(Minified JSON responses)

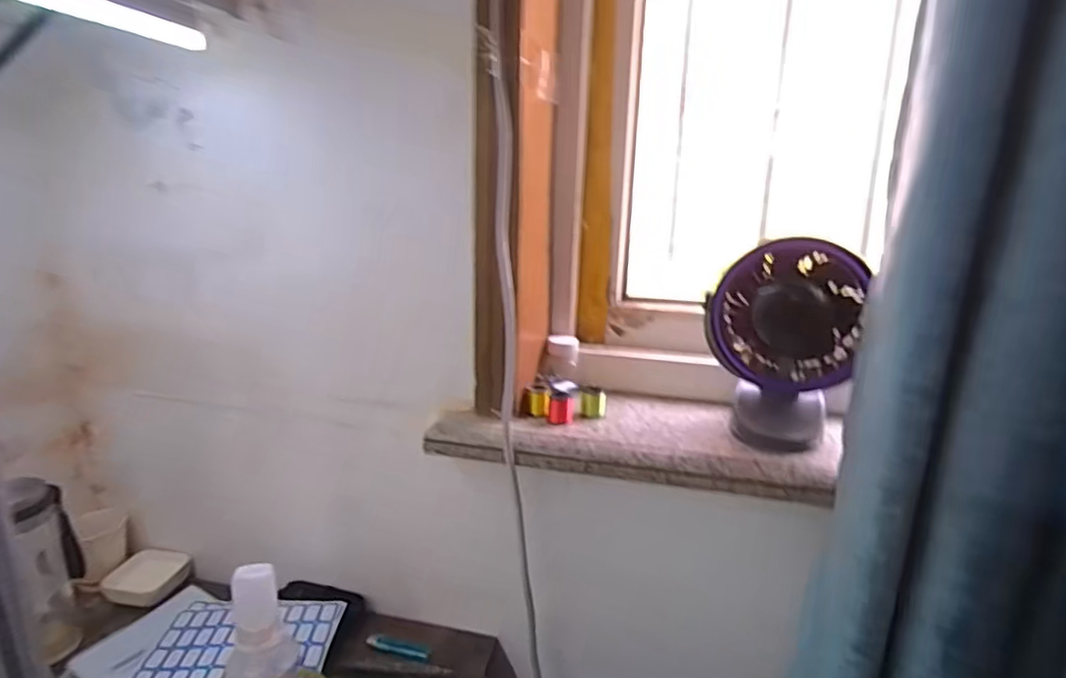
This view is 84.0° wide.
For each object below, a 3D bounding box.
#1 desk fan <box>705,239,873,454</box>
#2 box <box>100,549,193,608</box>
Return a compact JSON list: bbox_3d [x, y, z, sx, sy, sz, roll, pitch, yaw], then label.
[{"bbox_3d":[0.243,0.005,0.596,0.124,0.193,0.078,8,18,16],"label":"desk fan"},{"bbox_3d":[-0.531,0.330,0.820,0.085,0.027,0.087,6,18,9],"label":"box"}]

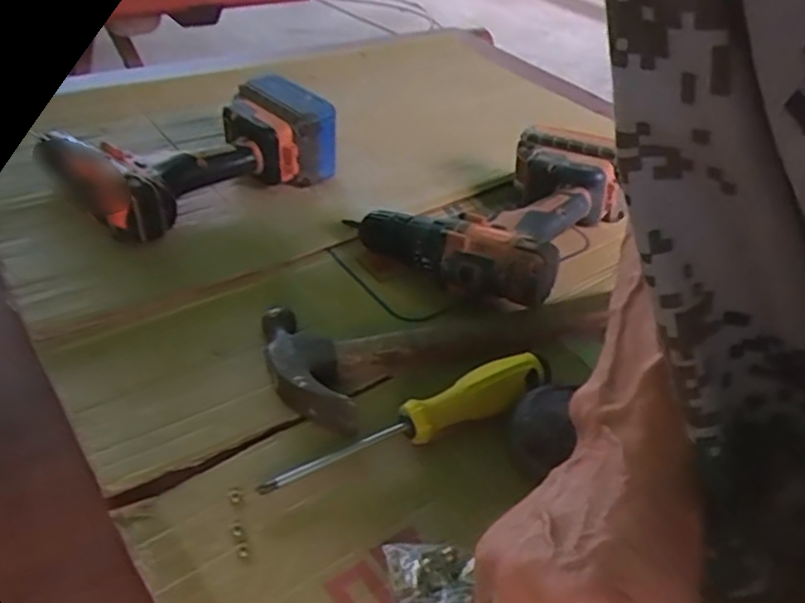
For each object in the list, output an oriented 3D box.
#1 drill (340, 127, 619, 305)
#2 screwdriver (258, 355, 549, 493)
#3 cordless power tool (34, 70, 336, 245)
[{"bbox_3d":[0.079,-0.087,0.590,0.177,0.067,0.208,24,43,21],"label":"drill"},{"bbox_3d":[0.007,0.073,0.422,0.200,0.025,0.029,-15,44,-23],"label":"screwdriver"},{"bbox_3d":[-0.182,-0.125,0.595,0.111,0.085,0.236,32,47,28],"label":"cordless power tool"}]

• [Task instructions]: Extract all lines from the data in which "each" is found.

• [Your solution]:
For each object below, a 3D bounding box.
For each object in the list, output an oriented 3D box.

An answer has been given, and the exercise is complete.